To Focus on Resilience, Focus Also on Sustainability
Resilience is not just a trendy buzzword. Focusing on resilience and sustainability in tandem has multiple advantages for facility managers.
Imagine the greenest building you can think of: Sections of green roof dot wide expanses of shimmering PV panels. A glittering glass façade allows for daylighting throughout the narrow floorplate and an ultra-efficient HVAC system helps the building use less energy than it produces. Plants are everywhere, and the landscaping includes huge bioswales and stormwater retention ponds. The building is designated a “250-year building.” It’ll be there long after any of us are.
But then a massive 1,000-year hurricane hits. Does the building survive? If so, how long until it’s back up and running?
This hypothetical situation — perhaps not an extreme example anymore, as extreme weather becomes more common — provides a frame of reference for why it’s critical to think of sustainability and resilience as complementary concepts. The most sustainable building is one that is also resilient to natural disaster. Put another way: The greenest building in the world is the one that doesn’t need to be rebuilt.
“Resilience is absolutely an extension of sustainability when you think about not having to replace a building,” says Evan Reis, executive director and co-founder of the U.S. Resiliency Council.
Furthermore, the most sustainable building is one that allows for quicker recovery, keeps its occupants safe, and fosters minimal disruption to the organization.
Reis puts it this way: “Sustainability is about the building having a low impact on the environment. Resilience is about the environment having a low impact on the building.”
While resilience is still often thought of as a new construction strategy, there are many ways — from water and energy efficiency to building envelope strategies — facility managers can focus on resilience and sustainability simultaneously.
“Resilience is kind of like green building,” says Alex Wilson, president, Resilient Design Institute. “It’s easier to accomplish these goals in new construction. But that doesn’t preclude you from making significant improvements with resilience and sustainability in existing buildings.”
Doing so is a best-bang-for-the-buck strategy. Because it’s difficult (though not impossible) to measure a building’s resilience, sustainability metrics can sometimes work as stand-ins for resilience. As well, new rating systems can help facility managers prioritize concepts and strategies that check the boxes of what’s important for their building type and organization.
Efficiency on an island
Resilience isn’t just a trendy buzzword — it’s come of age in buildings because of extreme weather due to climate change. By focusing on sustainability and resilience in tandem, facility managers have the ability to address two parts of one of the more nefarious climate feedback loops: The more energy required to cool buildings, the more greenhouse gases are released to the atmosphere. And the more greenhouse gases, the more heat gets trapped in the atmosphere, and the more energy required to cool buildings. Resilience helps protect against the effects of climate change already here. Sustainability tries to mitigate future effects.

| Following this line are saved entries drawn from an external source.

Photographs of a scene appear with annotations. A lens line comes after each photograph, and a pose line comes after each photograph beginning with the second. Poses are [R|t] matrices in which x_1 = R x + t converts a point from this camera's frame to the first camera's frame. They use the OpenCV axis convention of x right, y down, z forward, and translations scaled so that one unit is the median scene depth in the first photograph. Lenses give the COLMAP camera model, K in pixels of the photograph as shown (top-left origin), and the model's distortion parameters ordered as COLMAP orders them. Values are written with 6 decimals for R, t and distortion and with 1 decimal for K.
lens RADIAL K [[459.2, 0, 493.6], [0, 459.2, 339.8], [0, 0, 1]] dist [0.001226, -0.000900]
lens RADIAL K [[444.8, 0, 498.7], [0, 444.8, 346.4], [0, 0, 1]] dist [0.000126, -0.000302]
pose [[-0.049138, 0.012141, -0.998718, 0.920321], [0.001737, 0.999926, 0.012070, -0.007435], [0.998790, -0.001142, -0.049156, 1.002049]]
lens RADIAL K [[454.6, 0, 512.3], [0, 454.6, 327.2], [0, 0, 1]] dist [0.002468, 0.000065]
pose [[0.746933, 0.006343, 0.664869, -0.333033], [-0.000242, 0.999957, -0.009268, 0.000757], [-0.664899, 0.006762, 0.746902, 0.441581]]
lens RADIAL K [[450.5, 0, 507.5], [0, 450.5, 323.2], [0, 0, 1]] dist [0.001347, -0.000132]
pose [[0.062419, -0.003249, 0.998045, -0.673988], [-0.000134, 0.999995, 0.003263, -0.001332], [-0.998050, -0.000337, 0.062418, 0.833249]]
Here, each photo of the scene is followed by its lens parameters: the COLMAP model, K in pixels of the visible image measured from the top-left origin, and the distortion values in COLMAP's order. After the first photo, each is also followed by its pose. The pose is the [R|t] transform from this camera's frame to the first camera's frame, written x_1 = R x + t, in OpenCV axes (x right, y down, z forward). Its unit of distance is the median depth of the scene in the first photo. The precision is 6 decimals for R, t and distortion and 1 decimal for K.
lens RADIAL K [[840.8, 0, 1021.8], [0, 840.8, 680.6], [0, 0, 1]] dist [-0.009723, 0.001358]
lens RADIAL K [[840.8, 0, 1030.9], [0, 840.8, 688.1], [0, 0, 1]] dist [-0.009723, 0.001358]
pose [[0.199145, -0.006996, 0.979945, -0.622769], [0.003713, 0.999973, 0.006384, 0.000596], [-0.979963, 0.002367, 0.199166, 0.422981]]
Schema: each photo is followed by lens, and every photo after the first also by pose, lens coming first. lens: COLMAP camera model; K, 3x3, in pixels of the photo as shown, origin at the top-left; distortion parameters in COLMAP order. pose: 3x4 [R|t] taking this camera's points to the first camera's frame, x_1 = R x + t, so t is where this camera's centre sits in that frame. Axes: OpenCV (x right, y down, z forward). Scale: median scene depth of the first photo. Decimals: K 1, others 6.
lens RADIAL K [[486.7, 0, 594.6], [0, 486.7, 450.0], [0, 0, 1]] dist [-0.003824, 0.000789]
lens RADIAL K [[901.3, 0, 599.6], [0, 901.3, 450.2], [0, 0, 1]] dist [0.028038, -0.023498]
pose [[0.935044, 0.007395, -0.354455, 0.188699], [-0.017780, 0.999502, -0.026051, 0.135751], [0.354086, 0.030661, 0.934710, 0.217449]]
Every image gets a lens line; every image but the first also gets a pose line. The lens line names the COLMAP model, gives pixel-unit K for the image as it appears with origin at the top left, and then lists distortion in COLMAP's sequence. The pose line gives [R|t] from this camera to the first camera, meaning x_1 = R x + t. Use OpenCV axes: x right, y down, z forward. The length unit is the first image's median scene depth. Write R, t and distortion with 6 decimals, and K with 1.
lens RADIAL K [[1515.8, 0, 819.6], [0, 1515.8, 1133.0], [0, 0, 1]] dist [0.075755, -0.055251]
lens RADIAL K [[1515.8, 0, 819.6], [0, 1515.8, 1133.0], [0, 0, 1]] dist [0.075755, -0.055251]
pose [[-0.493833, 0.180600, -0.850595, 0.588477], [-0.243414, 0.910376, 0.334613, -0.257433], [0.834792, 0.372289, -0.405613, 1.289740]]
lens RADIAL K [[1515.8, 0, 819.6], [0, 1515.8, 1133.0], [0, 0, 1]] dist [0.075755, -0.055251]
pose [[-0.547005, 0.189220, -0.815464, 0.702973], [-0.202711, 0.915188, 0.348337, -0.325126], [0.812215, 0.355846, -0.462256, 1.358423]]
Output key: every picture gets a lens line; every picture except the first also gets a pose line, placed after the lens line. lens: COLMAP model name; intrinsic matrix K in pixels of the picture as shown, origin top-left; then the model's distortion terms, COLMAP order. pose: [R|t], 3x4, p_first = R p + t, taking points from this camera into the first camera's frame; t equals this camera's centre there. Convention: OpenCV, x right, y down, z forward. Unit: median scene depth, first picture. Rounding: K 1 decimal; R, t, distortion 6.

Energy efficiency and renewable energy, then, are the most impactful strategies that check both resilience and sustainability boxes. The less energy a building uses, the longer it’s able to stay in operation — whether from backup generators or power generated by onsite renewables — if the grid goes down.
Because of better technology and reduced costs, the use of microgrids in buildings (or “islanding”), though not immediately thought of as a sustainability strategy, is one of the most high impact resilience strategies that can be implemented in existing buildings.
“Microgrids are definitely part of a sustainability strategy,” says Billy Grayson, executive director of the Urban Land Institute’s Center for Sustainability and Economic Performance. “These make it easier to consider how to integrate onsite renewables and energy storage.” Onsite energy storage continues to become more practical and cost-effective, as do renewables, and therefore, by extension, microgrids are becoming more feasible. It’s even possible to isolate critical functions on the energy generated from PVs, says Douglas Pierce, senior project architect with Perkins+Will. “Then you don’t need as much fuel onsite to power generators, and you can just run generators at night,” he says.
But if you can store that PV-generated energy, it may not even be necessary to run the generators at night. “The holy grail is providing renewable energy with onsite storage so you can rely on this power during an outage,” says Wilson. “We’ve seen dramatic improvements in electrical storage in the past five years.”
Even if the grid isn’t down, however, microgrids are becoming increasingly cost-effective because they can dramatically reduce demand charges at high-demand times or during utility demand-response events. If connected to the grid, microgrids can also allow for the trade of power during these high-demand events. This helps make the investment in renewables more affordable, and improves the return-on-investment justification, says Grayson.